In the summary of the deliberations of Egypt's comprehensive periodic review of the UN Human Rights Council, Ambassador Hisham Badr pointed out, that “the Supreme Committee for Legislative Reform is currently studying a number of laws and a definition of torture consistent with the Convention against Torture and other cruel, inhuman or degrading treatment or punishment”[6].

The criminalization of torture under the Egyptian law falls well short of adhering to international standards, particularly in terms of definition and punishment. Specifically, under Article 126 of the Egyptian Panel Code, torture is limited to acts inflicted with the purpose of inducing confessions from accused persons, excluding therefore acts against those detained without charge, and for the purposes of obtaining information or punishment. Article 126 (following its amendment in 2003) foresees imprisonment between 3 and 10 years, and in the case of death the punishment of homicide applies, but since the article has a limited scope, prosecutors charge perpetrators of “use of cruelty” under article 129 of the Penal code which provides a range of penalties in the case of conviction of up to one year of imprisonment or a maximum of 200 Egyptian Pounds, that is clearly inadequate and contrary to national and international law[7].

Because officers are not initially charged of torture by prosecution, instead they are charged of “use of cruelty” or “manslaughter” in case of death not “voluntary homicide” – this leads to lenient sentences.

In its UPR Midterm Review, the Egyptian Government stated in point 21 that the Egyptian constitution stipulates that “all forms of torture are a crime with no statutes of limitation” and that the “state will fairly compensate those who have been assaulted”. However, the Constitution in its article 52 only states that “Torture in all forms and types is a crime that is not subject to prescription”. Broadly, according to the CAT, it is not sufficient to solely have a prohibition in constitutional law.[8]

Despite these clear shortcomings, Egypt has not legislated – nor has its parliament discussed – a special stand-alone law against torture since 2014.

In fact, when a draft law on torture was proposed by human rights lawyer Nejad Al Borai with the technical advice from two judges in the highest judicial posts; one of whom was the vice president of the Court of Cassation, and the other president of Cairo Court of Appeal, the initiative was negatively received by Egyptian authorities. The two judges were referred to the Disciplinary Board to be tried on charges of expressing political opinions prohibited to judges (even though their role was limited to providing advice). Nejad Al Borai, who submitted the draft and sent it to the President of the Republic in May 2016, was banned from travelling abroad, and charged with, inter alia, the establishment of an unauthorized group, and receiving funds from abroad.
--------------------
What this task involves → In the excerpt on Egypt's legal treatment of torture, which article of the Egyptian Constitution states that torture is a crime not subject to prescription?

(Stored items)
--------------------
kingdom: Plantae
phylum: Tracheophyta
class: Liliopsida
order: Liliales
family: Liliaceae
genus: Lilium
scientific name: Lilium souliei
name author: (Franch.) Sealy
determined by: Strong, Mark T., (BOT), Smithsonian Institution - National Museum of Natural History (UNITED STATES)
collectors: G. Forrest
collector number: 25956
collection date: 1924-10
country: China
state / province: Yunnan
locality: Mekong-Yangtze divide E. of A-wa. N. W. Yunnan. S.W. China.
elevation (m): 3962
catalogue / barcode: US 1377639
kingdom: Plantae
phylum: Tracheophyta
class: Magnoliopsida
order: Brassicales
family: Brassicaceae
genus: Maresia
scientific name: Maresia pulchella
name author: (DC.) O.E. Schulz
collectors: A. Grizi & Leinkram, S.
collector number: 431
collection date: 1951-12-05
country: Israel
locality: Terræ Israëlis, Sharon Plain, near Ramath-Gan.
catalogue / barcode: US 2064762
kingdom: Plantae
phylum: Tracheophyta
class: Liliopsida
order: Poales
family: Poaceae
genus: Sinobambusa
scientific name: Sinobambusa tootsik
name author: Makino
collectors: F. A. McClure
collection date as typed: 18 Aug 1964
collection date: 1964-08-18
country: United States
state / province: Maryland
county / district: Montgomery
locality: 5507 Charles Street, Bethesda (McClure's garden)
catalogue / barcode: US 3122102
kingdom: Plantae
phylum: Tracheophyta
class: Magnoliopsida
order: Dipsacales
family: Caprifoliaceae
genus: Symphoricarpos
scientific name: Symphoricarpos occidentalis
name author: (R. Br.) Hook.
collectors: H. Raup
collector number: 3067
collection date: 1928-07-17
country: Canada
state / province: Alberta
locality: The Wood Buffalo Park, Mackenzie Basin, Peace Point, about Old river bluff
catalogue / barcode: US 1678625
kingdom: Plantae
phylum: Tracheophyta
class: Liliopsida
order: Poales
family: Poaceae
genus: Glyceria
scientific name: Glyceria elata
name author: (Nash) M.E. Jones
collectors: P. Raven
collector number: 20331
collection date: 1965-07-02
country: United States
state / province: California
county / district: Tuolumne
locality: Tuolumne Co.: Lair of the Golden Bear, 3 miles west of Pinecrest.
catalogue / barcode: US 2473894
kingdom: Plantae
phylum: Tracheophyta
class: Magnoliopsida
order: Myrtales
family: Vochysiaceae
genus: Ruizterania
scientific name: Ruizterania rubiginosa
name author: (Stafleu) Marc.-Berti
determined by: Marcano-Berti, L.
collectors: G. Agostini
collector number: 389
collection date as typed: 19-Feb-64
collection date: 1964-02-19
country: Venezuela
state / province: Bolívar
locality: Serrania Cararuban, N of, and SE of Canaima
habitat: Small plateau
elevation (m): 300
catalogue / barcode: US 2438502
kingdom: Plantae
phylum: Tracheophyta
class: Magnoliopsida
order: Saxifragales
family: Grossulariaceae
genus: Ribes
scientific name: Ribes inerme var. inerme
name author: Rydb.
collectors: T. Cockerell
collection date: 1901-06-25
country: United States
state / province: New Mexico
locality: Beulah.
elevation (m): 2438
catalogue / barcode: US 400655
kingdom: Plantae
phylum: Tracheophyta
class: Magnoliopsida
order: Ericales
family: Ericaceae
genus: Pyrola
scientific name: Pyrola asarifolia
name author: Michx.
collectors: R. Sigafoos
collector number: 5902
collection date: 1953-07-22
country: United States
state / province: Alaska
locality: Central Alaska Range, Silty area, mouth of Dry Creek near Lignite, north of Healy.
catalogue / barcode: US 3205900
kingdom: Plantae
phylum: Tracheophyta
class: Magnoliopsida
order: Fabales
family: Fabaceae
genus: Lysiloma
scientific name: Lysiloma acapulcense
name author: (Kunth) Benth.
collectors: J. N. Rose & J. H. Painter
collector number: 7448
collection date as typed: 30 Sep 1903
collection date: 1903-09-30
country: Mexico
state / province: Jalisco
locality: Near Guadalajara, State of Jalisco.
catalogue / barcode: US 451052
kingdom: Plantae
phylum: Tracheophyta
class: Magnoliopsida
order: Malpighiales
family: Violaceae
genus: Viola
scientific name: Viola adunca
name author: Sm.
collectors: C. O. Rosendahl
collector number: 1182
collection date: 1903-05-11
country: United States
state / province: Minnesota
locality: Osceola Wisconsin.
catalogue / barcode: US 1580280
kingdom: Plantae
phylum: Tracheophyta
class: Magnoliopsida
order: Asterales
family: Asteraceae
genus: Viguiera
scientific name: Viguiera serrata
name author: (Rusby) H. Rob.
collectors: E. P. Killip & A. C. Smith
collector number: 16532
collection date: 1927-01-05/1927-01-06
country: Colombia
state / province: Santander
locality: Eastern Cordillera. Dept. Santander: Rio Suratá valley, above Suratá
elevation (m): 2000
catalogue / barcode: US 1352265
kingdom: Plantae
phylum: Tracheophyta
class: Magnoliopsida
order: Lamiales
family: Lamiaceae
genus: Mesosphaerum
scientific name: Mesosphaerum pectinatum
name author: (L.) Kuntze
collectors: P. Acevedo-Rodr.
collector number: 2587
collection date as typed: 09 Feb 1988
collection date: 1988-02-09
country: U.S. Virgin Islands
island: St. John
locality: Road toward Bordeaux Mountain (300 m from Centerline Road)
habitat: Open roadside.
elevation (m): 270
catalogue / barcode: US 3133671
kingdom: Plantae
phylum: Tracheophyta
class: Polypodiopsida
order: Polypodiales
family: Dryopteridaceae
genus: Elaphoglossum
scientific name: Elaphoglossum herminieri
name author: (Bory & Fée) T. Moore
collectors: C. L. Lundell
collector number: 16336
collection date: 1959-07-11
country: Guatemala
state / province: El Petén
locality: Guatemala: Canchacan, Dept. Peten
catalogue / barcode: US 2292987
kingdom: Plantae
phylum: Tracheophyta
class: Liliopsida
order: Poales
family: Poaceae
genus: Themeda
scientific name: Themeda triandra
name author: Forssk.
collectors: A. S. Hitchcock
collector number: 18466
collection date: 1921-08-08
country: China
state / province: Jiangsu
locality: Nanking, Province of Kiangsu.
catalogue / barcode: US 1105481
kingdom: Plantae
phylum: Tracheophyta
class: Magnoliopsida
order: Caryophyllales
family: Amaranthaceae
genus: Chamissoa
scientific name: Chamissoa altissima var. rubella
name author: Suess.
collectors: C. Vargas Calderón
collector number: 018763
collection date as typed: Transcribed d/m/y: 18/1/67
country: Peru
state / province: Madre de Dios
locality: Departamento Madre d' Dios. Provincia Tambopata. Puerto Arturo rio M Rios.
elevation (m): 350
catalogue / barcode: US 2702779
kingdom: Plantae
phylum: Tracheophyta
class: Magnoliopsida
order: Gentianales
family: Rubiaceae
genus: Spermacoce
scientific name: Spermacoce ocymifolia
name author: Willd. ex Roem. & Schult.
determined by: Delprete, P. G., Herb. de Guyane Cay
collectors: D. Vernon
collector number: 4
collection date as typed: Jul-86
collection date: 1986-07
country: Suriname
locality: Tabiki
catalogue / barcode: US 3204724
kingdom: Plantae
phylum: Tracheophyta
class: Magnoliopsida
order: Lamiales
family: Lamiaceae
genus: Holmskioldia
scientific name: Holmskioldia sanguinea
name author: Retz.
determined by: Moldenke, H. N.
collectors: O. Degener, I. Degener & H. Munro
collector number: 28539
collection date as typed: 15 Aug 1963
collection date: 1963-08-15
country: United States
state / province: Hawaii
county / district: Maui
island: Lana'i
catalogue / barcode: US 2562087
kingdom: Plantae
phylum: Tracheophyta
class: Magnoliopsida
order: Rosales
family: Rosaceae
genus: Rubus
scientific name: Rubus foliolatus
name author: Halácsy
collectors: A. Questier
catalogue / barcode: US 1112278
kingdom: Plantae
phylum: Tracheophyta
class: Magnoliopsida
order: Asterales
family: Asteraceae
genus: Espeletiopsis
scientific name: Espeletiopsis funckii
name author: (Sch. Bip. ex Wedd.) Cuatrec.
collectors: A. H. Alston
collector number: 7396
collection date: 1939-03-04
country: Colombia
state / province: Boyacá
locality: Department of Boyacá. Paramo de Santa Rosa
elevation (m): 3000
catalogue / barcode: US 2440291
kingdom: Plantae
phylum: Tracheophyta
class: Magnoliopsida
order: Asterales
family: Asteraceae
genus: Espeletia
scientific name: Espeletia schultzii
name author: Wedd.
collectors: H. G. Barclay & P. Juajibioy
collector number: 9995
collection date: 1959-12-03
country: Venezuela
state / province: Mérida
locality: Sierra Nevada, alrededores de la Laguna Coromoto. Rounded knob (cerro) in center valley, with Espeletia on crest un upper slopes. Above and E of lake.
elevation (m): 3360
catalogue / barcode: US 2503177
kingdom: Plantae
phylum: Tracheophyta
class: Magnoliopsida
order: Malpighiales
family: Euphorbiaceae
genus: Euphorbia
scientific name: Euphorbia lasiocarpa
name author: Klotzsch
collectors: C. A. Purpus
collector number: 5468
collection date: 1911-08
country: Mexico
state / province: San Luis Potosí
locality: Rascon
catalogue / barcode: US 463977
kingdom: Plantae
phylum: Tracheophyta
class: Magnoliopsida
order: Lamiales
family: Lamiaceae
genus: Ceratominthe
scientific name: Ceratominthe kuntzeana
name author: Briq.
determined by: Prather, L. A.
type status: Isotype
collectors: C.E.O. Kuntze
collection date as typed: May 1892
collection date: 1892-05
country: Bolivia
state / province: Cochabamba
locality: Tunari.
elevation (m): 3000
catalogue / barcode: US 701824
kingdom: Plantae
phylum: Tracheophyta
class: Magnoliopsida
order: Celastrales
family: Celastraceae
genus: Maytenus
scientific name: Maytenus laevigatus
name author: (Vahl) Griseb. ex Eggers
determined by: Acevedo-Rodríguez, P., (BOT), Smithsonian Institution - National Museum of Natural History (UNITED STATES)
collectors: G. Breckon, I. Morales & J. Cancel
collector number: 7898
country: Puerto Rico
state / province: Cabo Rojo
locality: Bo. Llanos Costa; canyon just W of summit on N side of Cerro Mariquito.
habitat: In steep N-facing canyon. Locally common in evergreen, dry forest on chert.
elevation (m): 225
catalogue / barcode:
--------------------
Reply → Article 52